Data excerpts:
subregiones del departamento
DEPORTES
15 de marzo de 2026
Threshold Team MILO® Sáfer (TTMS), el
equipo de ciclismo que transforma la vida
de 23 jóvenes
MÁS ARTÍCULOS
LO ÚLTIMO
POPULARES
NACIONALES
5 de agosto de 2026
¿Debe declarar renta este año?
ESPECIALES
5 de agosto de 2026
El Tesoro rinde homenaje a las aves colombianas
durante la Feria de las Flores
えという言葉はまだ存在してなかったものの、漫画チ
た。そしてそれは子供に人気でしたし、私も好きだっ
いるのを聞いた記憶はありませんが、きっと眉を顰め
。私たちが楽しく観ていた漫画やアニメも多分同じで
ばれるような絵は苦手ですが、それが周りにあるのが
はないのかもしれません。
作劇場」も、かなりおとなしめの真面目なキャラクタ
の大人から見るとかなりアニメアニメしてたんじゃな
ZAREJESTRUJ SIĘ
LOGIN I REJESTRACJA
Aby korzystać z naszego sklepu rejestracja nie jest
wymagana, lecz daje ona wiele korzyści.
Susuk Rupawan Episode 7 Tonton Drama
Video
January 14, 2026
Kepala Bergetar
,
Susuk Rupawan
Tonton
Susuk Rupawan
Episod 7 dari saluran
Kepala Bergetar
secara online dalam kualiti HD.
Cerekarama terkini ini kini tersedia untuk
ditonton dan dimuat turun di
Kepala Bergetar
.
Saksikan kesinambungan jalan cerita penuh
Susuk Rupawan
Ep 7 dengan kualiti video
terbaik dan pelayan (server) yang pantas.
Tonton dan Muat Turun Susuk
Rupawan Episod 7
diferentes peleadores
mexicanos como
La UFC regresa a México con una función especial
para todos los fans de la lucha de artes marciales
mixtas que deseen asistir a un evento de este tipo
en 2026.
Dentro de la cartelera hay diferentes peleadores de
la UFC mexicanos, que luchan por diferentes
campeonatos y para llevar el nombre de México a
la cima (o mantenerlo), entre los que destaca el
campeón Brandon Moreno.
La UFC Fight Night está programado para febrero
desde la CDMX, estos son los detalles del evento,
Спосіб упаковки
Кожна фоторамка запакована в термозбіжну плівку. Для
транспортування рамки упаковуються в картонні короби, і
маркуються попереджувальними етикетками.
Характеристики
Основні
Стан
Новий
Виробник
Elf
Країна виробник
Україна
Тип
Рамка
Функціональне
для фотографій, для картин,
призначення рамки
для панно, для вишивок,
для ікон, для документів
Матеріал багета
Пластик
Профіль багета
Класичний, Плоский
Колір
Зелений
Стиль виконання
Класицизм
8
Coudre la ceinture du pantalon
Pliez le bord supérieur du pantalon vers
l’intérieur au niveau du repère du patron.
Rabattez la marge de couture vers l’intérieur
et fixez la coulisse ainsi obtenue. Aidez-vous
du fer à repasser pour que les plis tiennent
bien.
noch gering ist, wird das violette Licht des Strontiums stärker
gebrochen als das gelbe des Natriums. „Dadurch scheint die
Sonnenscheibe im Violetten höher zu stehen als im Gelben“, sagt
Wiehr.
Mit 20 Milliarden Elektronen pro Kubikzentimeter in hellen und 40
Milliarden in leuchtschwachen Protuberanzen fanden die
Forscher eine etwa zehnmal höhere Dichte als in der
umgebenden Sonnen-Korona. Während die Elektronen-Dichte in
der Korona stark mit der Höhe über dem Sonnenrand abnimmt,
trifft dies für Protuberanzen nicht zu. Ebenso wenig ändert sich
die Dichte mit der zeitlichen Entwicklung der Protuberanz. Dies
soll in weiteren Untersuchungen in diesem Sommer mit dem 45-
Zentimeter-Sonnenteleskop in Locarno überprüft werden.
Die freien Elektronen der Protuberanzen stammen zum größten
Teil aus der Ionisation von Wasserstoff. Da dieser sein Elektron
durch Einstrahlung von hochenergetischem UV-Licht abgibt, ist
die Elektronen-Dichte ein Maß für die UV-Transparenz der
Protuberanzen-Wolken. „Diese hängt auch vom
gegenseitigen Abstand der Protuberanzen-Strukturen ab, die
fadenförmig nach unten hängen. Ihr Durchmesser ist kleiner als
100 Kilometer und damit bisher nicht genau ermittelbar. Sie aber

## AIM OF THE EXERCISE
Put every line of the records above into a JSON list of strings, one string per line, leaving out any blank lines.

## YOUR SOLUTION
[
  "subregiones del departamento",
  "DEPORTES",
  "15 de marzo de 2026",
  "Threshold Team MILO® Sáfer (TTMS), el",
  "equipo de ciclismo que transforma la vida",
  "de 23 jóvenes",
  "MÁS ARTÍCULOS",
  "LO ÚLTIMO",
  "POPULARES",
  "NACIONALES",
  "5 de agosto de 2026",
  "¿Debe declarar renta este año?",
  "ESPECIALES",
  "5 de agosto de 2026",
  "El Tesoro rinde homenaje a las aves colombianas",
  "durante la Feria de las Flores",
  "えという言葉はまだ存在してなかったものの、漫画チ",
  "た。そしてそれは子供に人気でしたし、私も好きだっ",
  "いるのを聞いた記憶はありませんが、きっと眉を顰め",
  "。私たちが楽しく観ていた漫画やアニメも多分同じで",
  "ばれるような絵は苦手ですが、それが周りにあるのが",
  "はないのかもしれません。",
  "作劇場」も、かなりおとなしめの真面目なキャラクタ",
  "の大人から見るとかなりアニメアニメしてたんじゃな",
  "ZAREJESTRUJ SIĘ",
  "LOGIN I REJESTRACJA",
  "Aby korzystać z naszego sklepu rejestracja nie jest",
  "wymagana, lecz daje ona wiele korzyści.",
  "Susuk Rupawan Episode 7 Tonton Drama",
  "Video",
  "January 14, 2026",
  "Kepala Bergetar",
  ",",
  "Susuk Rupawan",
  "Tonton",
  "Susuk Rupawan",
  "Episod 7 dari saluran",
  "Kepala Bergetar",
  "secara online dalam kualiti HD.",
  "Cerekarama terkini ini kini tersedia untuk",
  "ditonton dan dimuat turun di",
  "Kepala Bergetar",
  ".",
  "Saksikan kesinambungan jalan cerita penuh",
  "Susuk Rupawan",
  "Ep 7 dengan kualiti video",
  "terbaik dan pelayan (server) yang pantas.",
  "Tonton dan Muat Turun Susuk",
  "Rupawan Episod 7",
  "diferentes peleadores",
  "mexicanos como",
  "La UFC regresa a México con una función especial",
  "para todos los fans de la lucha de artes marciales",
  "mixtas que deseen asistir a un evento de este tipo",
  "en 2026.",
  "Dentro de la cartelera hay diferentes peleadores de",
  "la UFC mexicanos, que luchan por diferentes",
  "campeonatos y para llevar el nombre de México a",
  "la cima (o mantenerlo), entre los que destaca el",
  "campeón Brandon Moreno.",
  "La UFC Fight Night está programado para febrero",
  "desde la CDMX, estos son los detalles del evento,",
  "Спосіб упаковки",
  "Кожна фоторамка запакована в термозбіжну плівку. Для",
  "транспортування рамки упаковуються в картонні короби, і",
  "маркуються попереджувальними етикетками.",
  "Характеристики",
  "Основні",
  "Стан",
  "Новий",
  "Виробник",
  "Elf",
  "Країна виробник",
  "Україна",
  "Тип",
  "Рамка",
  "Функціональне",
  "для фотографій, для картин,",
  "призначення рамки",
  "для панно, для вишивок,",
  "для ікон, для документів",
  "Матеріал багета",
  "Пластик",
  "Профіль багета",
  "Класичний, Плоский",
  "Колір",
  "Зелений",
  "Стиль виконання",
  "Класицизм",
  "8",
  "Coudre la ceinture du pantalon",
  "Pliez le bord supérieur du pantalon vers",
  "l’intérieur au niveau du repère du patron.",
  "Rabattez la marge de couture vers l’intérieur",
  "et fixez la coulisse ainsi obtenue. Aidez-vous",
  "du fer à repasser pour que les plis tiennent",
  "bien.",
  "noch gering ist, wird das violette Licht des Strontiums stärker",
  "gebrochen als das gelbe des Natriums. „Dadurch scheint die",
  "Sonnenscheibe im Violetten höher zu stehen als im Gelben“, sagt",
  "Wiehr.",
  "Mit 20 Milliarden Elektronen pro Kubikzentimeter in hellen und 40",
  "Milliarden in leuchtschwachen Protuberanzen fanden die",
  "Forscher eine etwa zehnmal höhere Dichte als in der",
  "umgebenden Sonnen-Korona. Während die Elektronen-Dichte in",
  "der Korona stark mit der Höhe über dem Sonnenrand abnimmt,",
  "trifft dies für Protuberanzen nicht zu. Ebenso wenig ändert sich",
  "die Dichte mit der zeitlichen Entwicklung der Protuberanz. Dies",
  "soll in weiteren Untersuchungen in diesem Sommer mit dem 45-",
  "Zentimeter-Sonnenteleskop in Locarno überprüft werden.",
  "Die freien Elektronen der Protuberanzen stammen zum größten",
  "Teil aus der Ionisation von Wasserstoff. Da dieser sein Elektron",
  "durch Einstrahlung von hochenergetischem UV-Licht abgibt, ist",
  "die Elektronen-Dichte ein Maß für die UV-Transparenz der",
  "Protuberanzen-Wolken. „Diese hängt auch vom",
  "gegenseitigen Abstand der Protuberanzen-Strukturen ab, die",
  "fadenförmig nach unten hängen. Ihr Durchmesser ist kleiner als",
  "100 Kilometer und damit bisher nicht genau ermittelbar. Sie aber"
]